Ainda assim, o secretário vê um futuro favorável para a participação dos estrangeiros nesse setor de serviços e obras. É que o novo sistema do Sicaf facilita e reduz o custo de entrada dos estrangeiros no processo de licitações, garantindo que eles só vão precisar fazer um grande investimento quando tiverem a certeza de que ganharam o certame. Além disso, foi na realização de obras públicas que 81% dos R$ 6,2 bilhões que a União transferiu para os municípios em 2018 foram utilizados.
Hoje, as empresas estrangeiras precisam ter uma representação no Brasil e apresentar a tradução juramentada de todos os documentos exigidos pelo certame para concorrer às licitações públicas. Com o novo sistema do Sicaf, contudo, isso só será exigido se a empresa for a vencedora do pregão.

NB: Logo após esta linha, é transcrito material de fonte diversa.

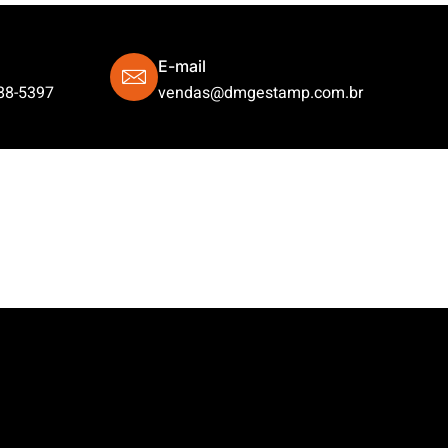
E-mail
88-5397
vendas@dmgestamp.com.br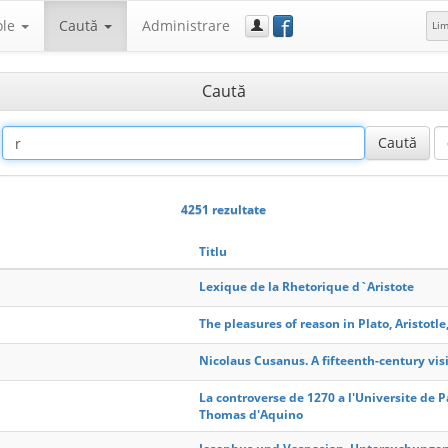
f
ole
Caută
Administrare
Li
Caută
4251 rezultate
Titlu
Lexique de la Rhetorique d`Aristote
The pleasures of reason in Plato, Aristotle
Nicolaus Cusanus. A fifteenth-century vi
La controverse de 1270 a l'Universite de P
Thomas d'Aquino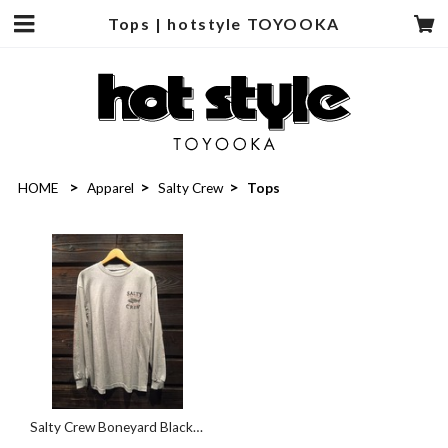
Tops | hotstyle TOYOOKA
HOME
Apparel
Salty Crew
Tops
Salty Crew Boneyard Black
L/S Standard Tee H.Grey M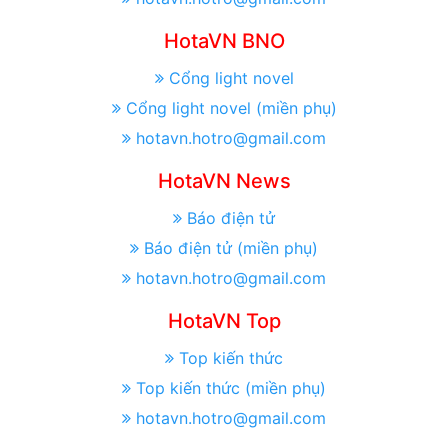
HotaVN BNO
Cổng light novel
Cổng light novel (miền phụ)
hotavn.hotro@gmail.com
HotaVN News
Báo điện tử
Báo điện tử (miền phụ)
hotavn.hotro@gmail.com
HotaVN Top
Top kiến thức
Top kiến thức (miền phụ)
hotavn.hotro@gmail.com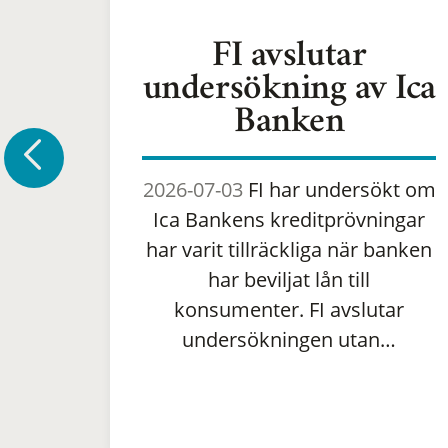
FI avslutar
undersökning av Ica
Banken
2026-07-03
FI har undersökt om
Ica Bankens kreditprövningar
har varit tillräckliga när banken
har beviljat lån till
konsumenter. FI avslutar
undersökningen utan…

“Tiramos as restrições que limitavam a participação dos estrangeiros. A partir de maio, eles poderão, então, dar seus lances de qualquer lugar do mundo e só precisarão vir ao Brasil na hora de assinar o contrato”, contou o secretário. Ele também prepara a tradução do sistema de pregões para facilitar ainda mais essa participação estrangeira nas compras governamentais e destaca: “Nem a Constituição, nem a Lei de Licitações impede a participação dos estrangeiros nesse mercado”.
O secretário garante, por sua vez, que certas salvaguardas devem ser adotadas no novo sistema de licitações para proteger parte do empresariado local. As micro e pequenas empresas (Empes), por exemplo, continuarão tendo a sua parcela de mercado garantida — que, por sinal, não é pequena. Segundo o sistema de fornecedores da União, as MPEs correspondem a 60% dos cerca de 7,1 mil empresas que forneceram algum tipo de serviço para o governo federal em 2019. Por isso, atenderam cerca de R$ 2,8 bilhões das compras federais no ano passado.
O restante do setor produtivo, que responde pelos contratos de maior vulto, ainda pede, porém, outras garantias. Entre elas, a exigência de que os estrangeiros cumpram as mesmas normas e padrões de qualidade a que estão submetidas as indústrias brasileiras; a contratação de mão de obra local no caso da prestação de serviços ou realização de obras; e a reciprocidade, isto é, a oportunidade de as empresas brasileiras também participarem dos pregões dos países que serão beneficiados pelo novo sistema. Esse último pedido, pelo menos, deve ser atendido pelo Acordo de Compras Públicas da OMC, que foi anunciado no início do ano pelo ministro Paulo Guedes e deve entrar em vigor em 2022.
Procurada, a Confederação Nacional dos Municípios (CNM) não revelou o exato impacto que essa medida pode ter para as licitações municipais, mas disse que vê a novidade com bons olhos. “A CNM considera a medida positiva por entender que representa a simplificação no processo de documentação, redução da burocracia e ampliação da transparência e do aumento da eficácia. Em vez de exigir de todos os fornecedores estrangeiros que eles traduzam todos os documentos por meio de uma tradução juramentada, com a medida, o estrangeiro que ganhar o processo vai abrir os documentos dele e deve apresentar a tradução juramentada”, afirmou, em nota.